It's a beautiful day out there right now, lots of low cloud and fog on the Sound which is currently drifting and breaking up in the morning sun. We've had two dry days in a row now, which has compensated for the wet start to the week. Over a 30 hour period on Monday and Tuesday we had 210 millimeters of rain fall. That's something like eight inches. Take a piece of letter sized paper and stand it on its side. That's how much rain we had.
The result is that the creeks are flowing again, and how! The salmon all moved when they had the chance and apparently on Wednesday the fish were thick on Killarney Creek heading into the fish ladder past Bridal Veil Falls. Across the channel, on the continent, there is snow on the tops of the highest peaks: The Lions, Mount Harvey and Mount Brunswick are all white capped now. A high pressure system that came through after all the rain forced some strong Squamish out winds on Wednesday, but the last two days have been calm and really warm. It'll probably be +10 or higher today. We're expecting a cold front later to day and temperatures will drop to below freezing tonight.
It's all a sign that winter is coming here in the Sound.
Last year when I started this Journal, it was suggested to me that doing so would have real value for me as I reflected on what it was like to first move here.

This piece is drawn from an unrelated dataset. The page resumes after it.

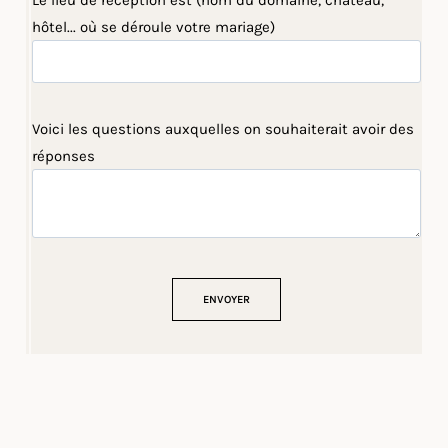
Le lieu de réception est (nom du domaine, château,
hôtel... où se déroule votre mariage)
Voici les questions auxquelles on souhaiterait avoir des
réponses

Later, as I shared news of this site's existence with people, it became clear that one role of this writing is to document life in a peaceful place, and to hold it there for people like my friend Avner who lives in Israel and facilitates dialogue between Israelis and Palestinians who are searching for peace.

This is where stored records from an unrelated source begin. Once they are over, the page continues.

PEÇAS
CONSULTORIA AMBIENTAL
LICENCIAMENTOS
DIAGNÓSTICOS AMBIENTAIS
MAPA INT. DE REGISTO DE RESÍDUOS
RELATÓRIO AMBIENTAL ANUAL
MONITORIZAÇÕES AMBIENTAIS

Now there is another reason to write. Last weekend my brother got married in Toronto, and his new wife is the daughter of Albert Plant, who spent a lot of his childhood in the late 1930s and early 1940s with his family ensconced in No. 5 cottage on Snug Point. Meeting Albert and his sister Elva was a delight, and, despite all the pressures of a wedding and entertaining, I managed to spend a couple of wonderful hours with them reminiscing about what Bowen was like sixty years ago. Every time Albert came into the room where we were talking he had another comment or story about Bowen, his "Paradise Island" as he called it. He told me of days spent starting his first business, recycling the beer bottles that party goers left strewn around the Cove after the famous dances at the Union Steamship Company resort. He shared stories about lashing together logs into a raft and sailing around Mannion Bay, or falling on the rocks on the Cove side of Snug Point and wandering around Deep Bay confused by a concussion. Alva and Albert used to sneak into the Sunday school picnics that came to the Island every weekend. They would enter races and try and sneak a hot dog or two before a bemused Minister would recognize them as not of his flock and shoo them away.

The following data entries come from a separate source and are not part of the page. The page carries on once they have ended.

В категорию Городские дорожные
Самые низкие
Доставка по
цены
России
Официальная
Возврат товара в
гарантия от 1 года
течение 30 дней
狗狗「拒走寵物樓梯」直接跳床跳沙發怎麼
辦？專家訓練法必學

In the midst of our whirlwind story telling session, Albert produced a reel of film that his father had shot in 1943, which was the last year the came to visit. By that time, the USSC parties were too much to bear for a young family and they took a place in Crescent Beach instead, where Elva now lives. Albert promised to transfer the film to video. I'm dying to see it, see what life was like here back then, and I'll be sure that a copy gets to the archives.
So here's another reason to keep writing this little log. For Albert and Elva and anyone else who stumbles across this piece of Bowen in cyberspace. I heard some great stories last weekend in Toronto; it's the least I could do to share some of mine.